(Material provided)
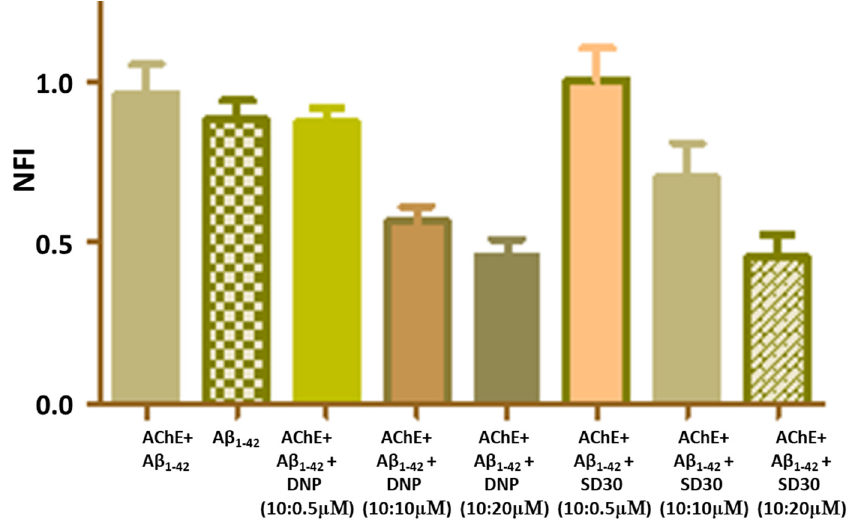
Figure 3. Effect of DNP, compound SD-30 on AChE induced A β aggregation: Donepezil (DNP) compound SD-30 showed a concentration-dependent decrease in the A β aggregation; AChE-induced the A β aggregation, and it is decreased by the DNP, compound SD-30.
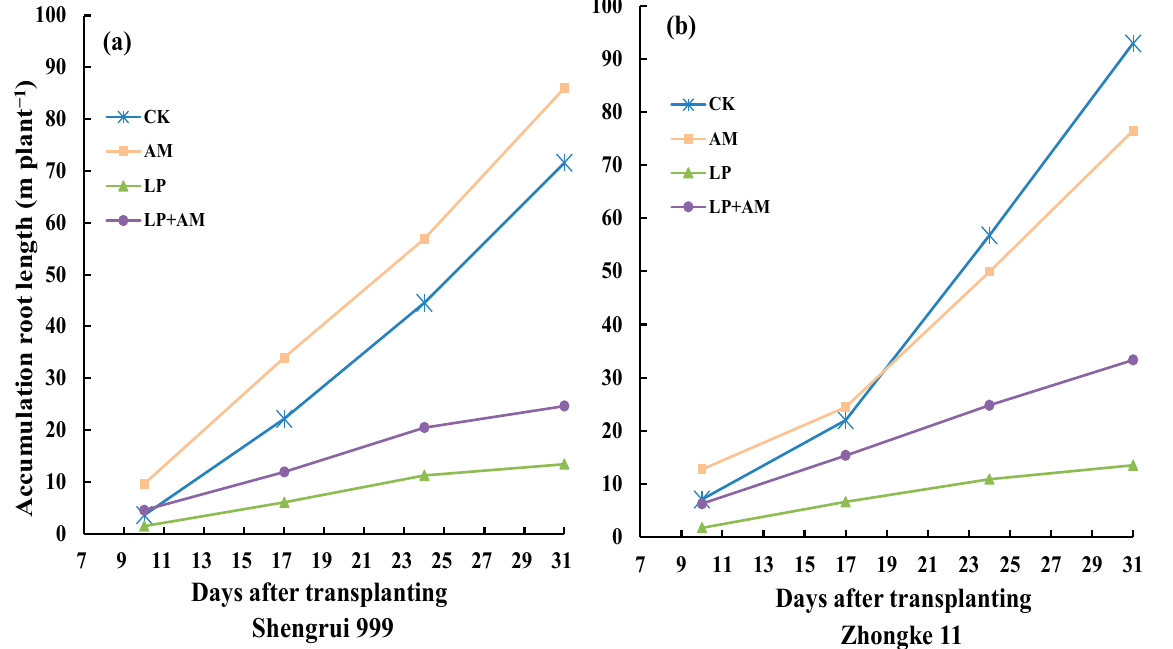
Figure 4. Accumulated visible root length (m plant − 1 ) of Shengrui 999 ( a ) and Zhongke 11 ( b ) via the transparent wall of the rhizobox on 10, 17, 24, and 31 days after transplanting (DAT) under four treatments 2.7 Correlations among morphological and physiological traits.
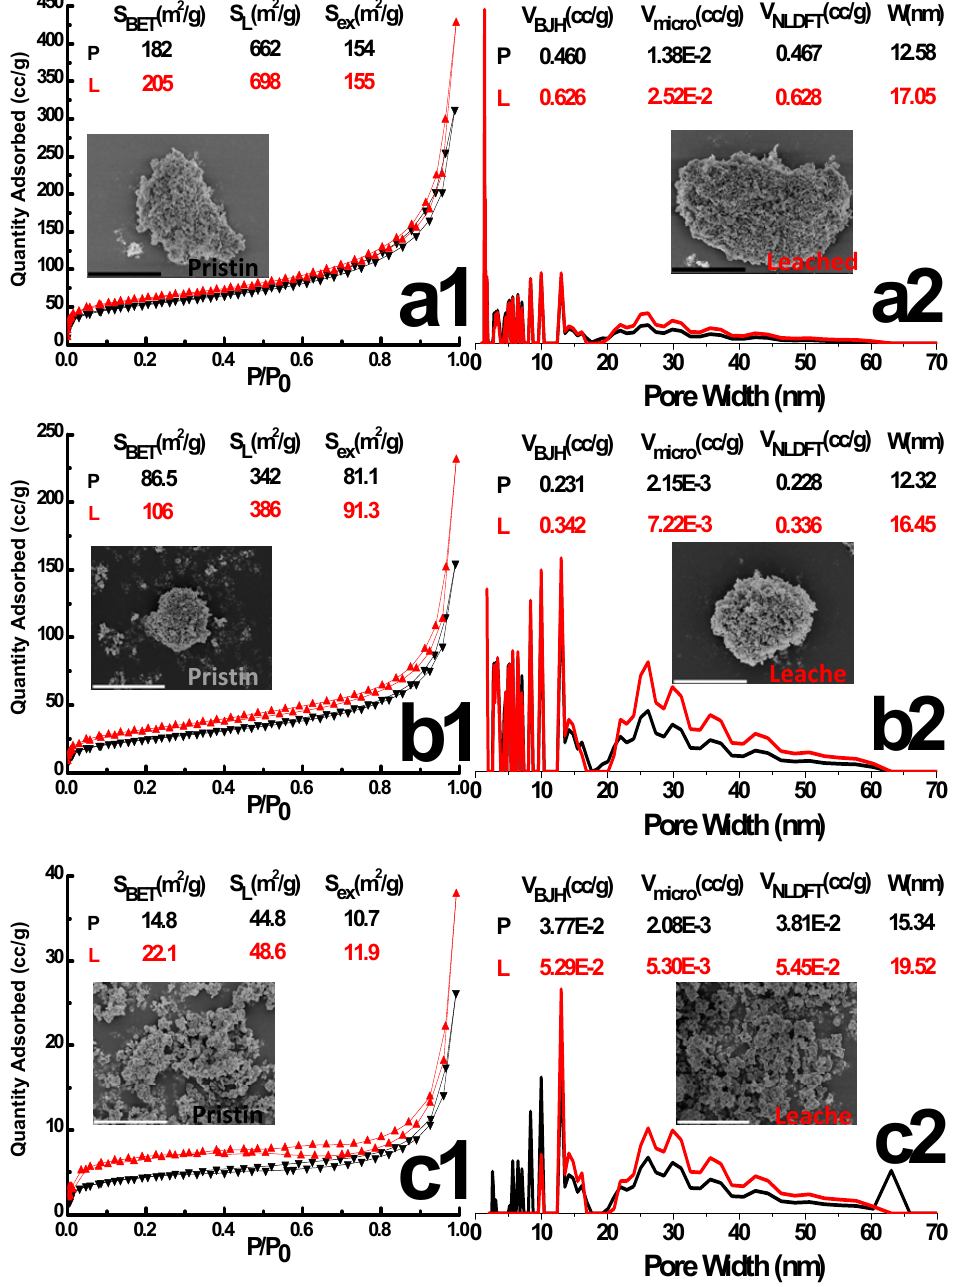
Figure 3. The N 2 adsorption ‐ desorption isotherm and Pore Size Distribution (PSD) of pristine (P) and leached (L) tin alkylphosphonates by NLDFT: ( a ) Sn ‐ ATMP; ( b ) Sn ‐ EDTMP; ( c ) Sn ‐ DTPMP. The surface area, pore width, pore volume and particle morphology are depicted as inset. The scale bar of SEM image is 5 µ m. The S BET , S L , S ex , V BJH , V micro , V NLDFT and W in the figure represents BET surface area, Langmuir surface area, external surface area, BJH mesopore volume, BJH micropore volume, NLDFT micropore volume and BJH pore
(End Material provided)
= Task description =
Where a picture appears, skip it and copy the rest of the data word for word.

= Task result =
Figure 3. Effect of DNP, compound SD-30 on AChE induced A β aggregation: Donepezil (DNP) compound SD-30 showed a concentration-dependent decrease in the A β aggregation; AChE-induced the A β aggregation, and it is decreased by the DNP, compound SD-30.
Figure 4. Accumulated visible root length (m plant − 1 ) of Shengrui 999 ( a ) and Zhongke 11 ( b ) via the transparent wall of the rhizobox on 10, 17, 24, and 31 days after transplanting (DAT) under four treatments 2.7 Correlations among morphological and physiological traits.
Figure 3. The N 2 adsorption ‐ desorption isotherm and Pore Size Distribution (PSD) of pristine (P) and leached (L) tin alkylphosphonates by NLDFT: ( a ) Sn ‐ ATMP; ( b ) Sn ‐ EDTMP; ( c ) Sn ‐ DTPMP. The surface area, pore width, pore volume and particle morphology are depicted as inset. The scale bar of SEM image is 5 µ m. The S BET , S L , S ex , V BJH , V micro , V NLDFT and W in the figure represents BET surface area, Langmuir surface area, external surface area, BJH mesopore volume, BJH micropore volume, NLDFT micropore volume and BJH pore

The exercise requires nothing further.